What she’s loved, she said, is having conversations with people who have the impression that what the amendment would do is defund the police, which she tells them is not the goal. Instead, she tells them it’s about expanding the resources available for people who need help, and police are a part of that. For the "yes" campaign, much of the strategy has been in recentering the conversation around safety, versus whether they are for or against defunding.

“Defund” is a word that has become a headache for Democrats trying to move away from “abolish the police” messaging that grew out of the Floyd protests and was ultimately used by Republicans against Democrats in 2020’s elections. In 2020, a majority of the Minneapolis City Council infamously stood in Powderhorn Park and vowed to dismantle the police.

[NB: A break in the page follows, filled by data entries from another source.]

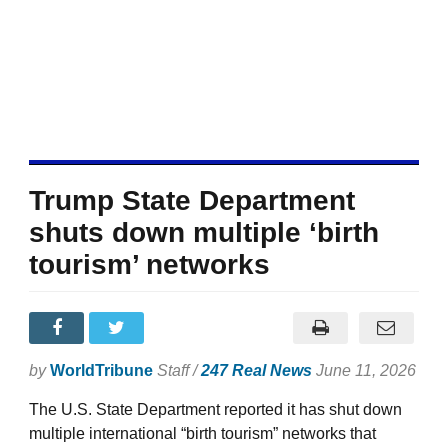
Trump State Department
shuts down multiple ‘birth
tourism’ networks
by
WorldTribune
Staff /
247 Real News
June 11, 2026
The U.S. State Department reported it has shut down
multiple international “birth tourism” networks that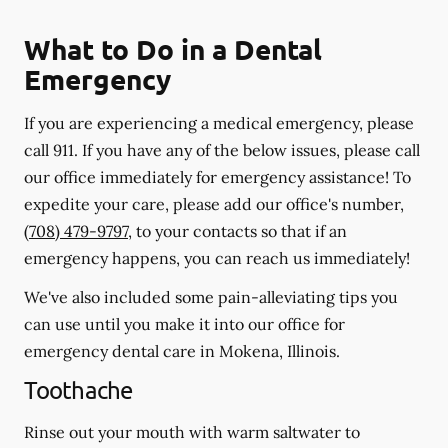
What to Do in a Dental
Emergency
If you are experiencing a medical emergency, please
call 911
. If you have any of the below issues, please call
our office immediately for emergency assistance! To
expedite your care, please add our office's number,
(708) 479-9797
, to your contacts so that if an
emergency happens, you can reach us immediately!
We've also included some pain-alleviating tips you
can use until you make it into our office for
emergency dental care in Mokena, Illinois.
Toothache
Rinse out your mouth with warm saltwater to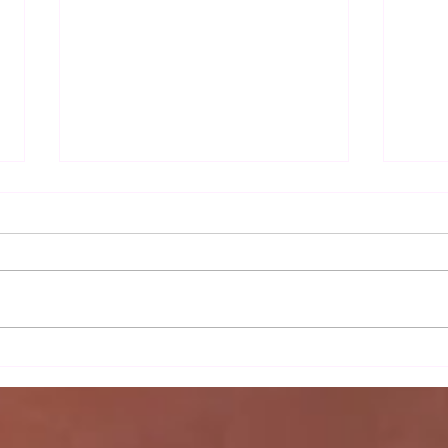
Autu
Sax Ladies 2nd team's
moonlight serenade against
Wortham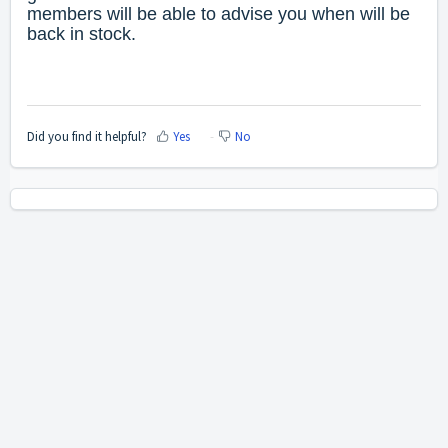
members will be able to advise you when will be
back in stock.
Did you find it helpful?
Yes
No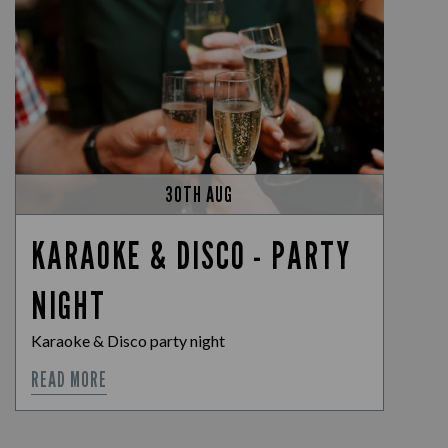
30TH AUG
KARAOKE & DISCO - PARTY
NIGHT
Karaoke & Disco party night
READ MORE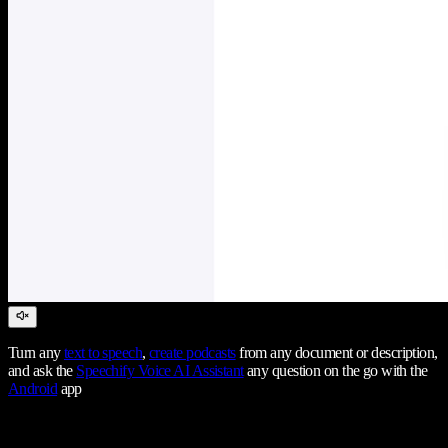
Turn any
text to speech
,
create podcasts
from any document or description,
and ask the
Speechify Voice AI Assistant
any question on the go with the
Android
app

“In retrospect, not a great word to use,” ceded Phillipe Cunningham, a City Council member who represents one of the most diverse and poorest wards in the city, and who supports "yes" on the question, over coffee the morning before Election Day. He tries to encourage people to instead say reimagine. But he asked Democrats: “Don’t fall into their messaging. Don’t fall into their narrative because you’re allowing them to control how we’re talking about this issue.”

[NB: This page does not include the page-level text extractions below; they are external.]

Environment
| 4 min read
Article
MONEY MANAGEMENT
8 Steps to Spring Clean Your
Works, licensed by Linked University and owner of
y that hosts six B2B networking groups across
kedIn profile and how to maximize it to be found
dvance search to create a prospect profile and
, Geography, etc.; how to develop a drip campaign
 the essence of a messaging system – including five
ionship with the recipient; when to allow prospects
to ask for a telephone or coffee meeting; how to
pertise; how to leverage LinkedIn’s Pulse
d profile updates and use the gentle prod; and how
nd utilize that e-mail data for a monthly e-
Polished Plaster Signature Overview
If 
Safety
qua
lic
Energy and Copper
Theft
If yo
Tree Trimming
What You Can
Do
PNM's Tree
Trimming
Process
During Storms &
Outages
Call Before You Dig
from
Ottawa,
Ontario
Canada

The debate over the amendment has served as a microcosm of the national fight that’s unfolded over police reform. Critics of the amendment argued it would create a confusing chain of command that would leave the department answering to 14 different bosses. The opposition has also argued that the phrasing of the amendment is too vague and insufficient to create real change by not offering a concrete replacement.

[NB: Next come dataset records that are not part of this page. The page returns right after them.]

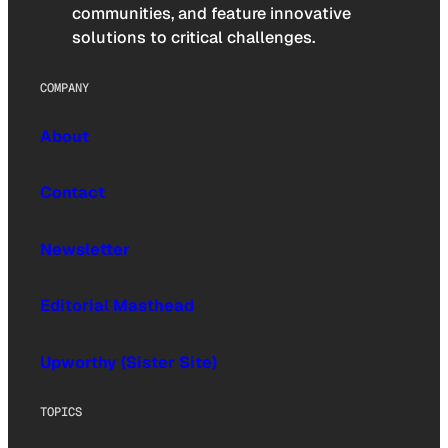
communities, and feature innovative
solutions to critical challenges.
COMPANY
About
Contact
Newsletter
Editorial Masthead
Upworthy (Sister Site)
TOPICS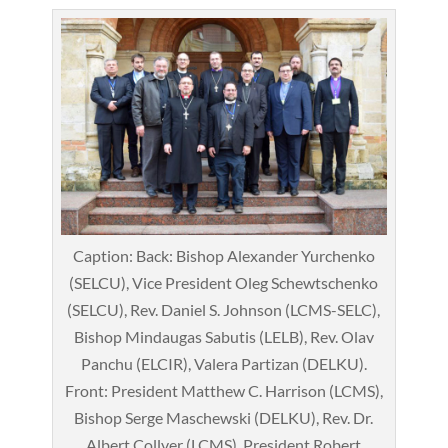
Caption: Back: Bishop Alexander Yurchenko
(SELCU), Vice President Oleg Schewtschenko
(SELCU), Rev. Daniel S. Johnson (LCMS-SELC),
Bishop Mindaugas Sabutis (LELB), Rev. Olav
Panchu (ELCIR), Valera Partizan (DELKU).
Front: President Matthew C. Harrison (LCMS),
Bishop Serge Maschewski (DELKU), Rev. Dr.
Albert Collver (LCMS), President Robert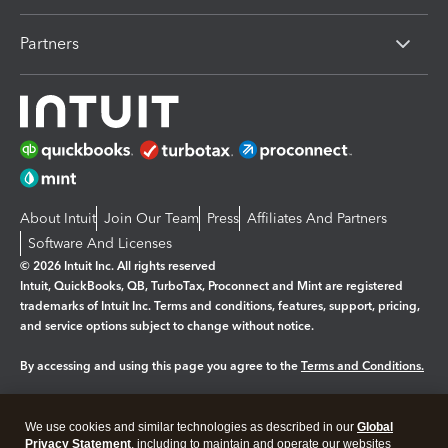
Partners
About Intuit
Join Our Team
Press
Affiliates And Partners
Software And Licenses
© 2026 Intuit Inc. All rights reserved
Intuit, QuickBooks, QB, TurboTax, Proconnect and Mint are registered
trademarks of Intuit Inc. Terms and conditions, features, support, pricing,
and service options subject to change without notice.
By accessing and using this page you agree to the
Terms and Conditions.
Manage cookies
About cookies
|
We use cookies and similar technologies as described in our
Global
Legal
Privacy
Security
Privacy Statement
, including to maintain and operate our websites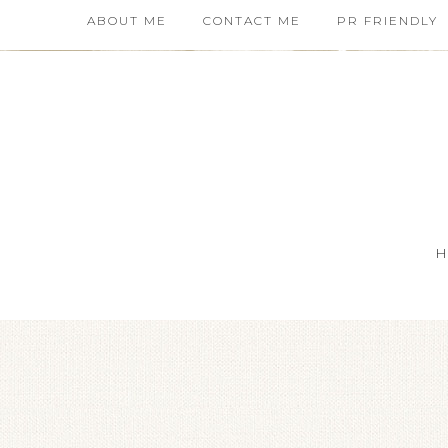
ABOUT ME
CONTACT ME
PR FRIENDLY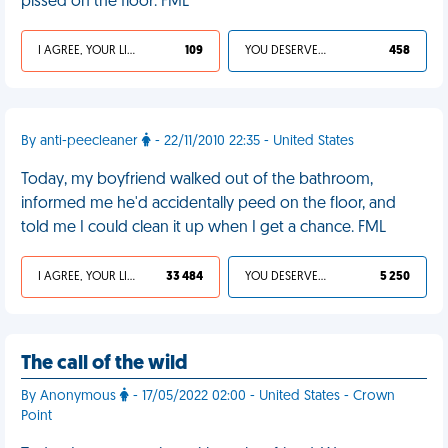
pissed on the floor. FML
I AGREE, YOUR LIFE SUCKS
109
YOU DESERVED IT
458
By anti-peecleaner
- 22/11/2010 22:35 - United States
Today, my boyfriend walked out of the bathroom,
informed me he'd accidentally peed on the floor, and
told me I could clean it up when I get a chance. FML
I AGREE, YOUR LIFE SUCKS
33 484
YOU DESERVED IT
5 250
The call of the wild
By Anonymous
- 17/05/2022 02:00 - United States - Crown
Point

The language itself became an issue at one point for the City Council: Kicked back by a district judge, they had to rephrase the wording. It was then rejected again, and got a review by the state Supreme Court, which reversed the decision and said it was clear enough for voters.

The question appears on the ballot with an explanatory note: “This amendment would create a Department of Public Safety combining public safety functions through a comprehensive public health approach to be determined by the Mayor and Council. The department would be led by a Commissioner nominated by the Mayor and appointed by the Council. The Police Department, and its chief, would be removed from the City Charter. The Public Safety Department could include police officers, but the minimum funding requirement would be eliminated.”

An FAQ recently drafted by city staff and shared by City Council members explaining what would happen if the amendment were to pass said that the current chain of command would remain in place, and that an interim commissioner would need to be appointed by the time the charter language took effect 30 days after the election. It noted that a new department of public safety would still have police officers.

“Part of our concern with this amendment is that it is capitalizing on a moment of crisis where people are looking for real meaningful change, but it’s not presenting a plan for bringing about that kind of real, meaningful change,” said Leili Fatehi, campaign manager for the All of Mpls campaign, which is opposing the measure. Fatehi noted that the charter amendment leaves out specifics on police recruiting, training, and discipline. “The thing that I especially think is important for people outside of Minneapolis to understand is this fact that the question between 'yes' and 'no' is not one of status quo versus change. That virtually nobody is advocating for the status quo.”

In the early afternoon a day before the election, the site of Floyd’s death, where the debate around policing picked up serious traction, was hauntingly quiet. It has become a decorated landmark — there is an angel outlined on the ground where Floyd died; the gas station across the street is shuttered and adorned with protest messages; a shed is set up as a little library and prominently featured Ta-Nehisi Coates’ The Water Dancer on a top shelf; and a firepit surrounded by empty benches still filled the air with the smell of a recent fire when the breeze hit it just so.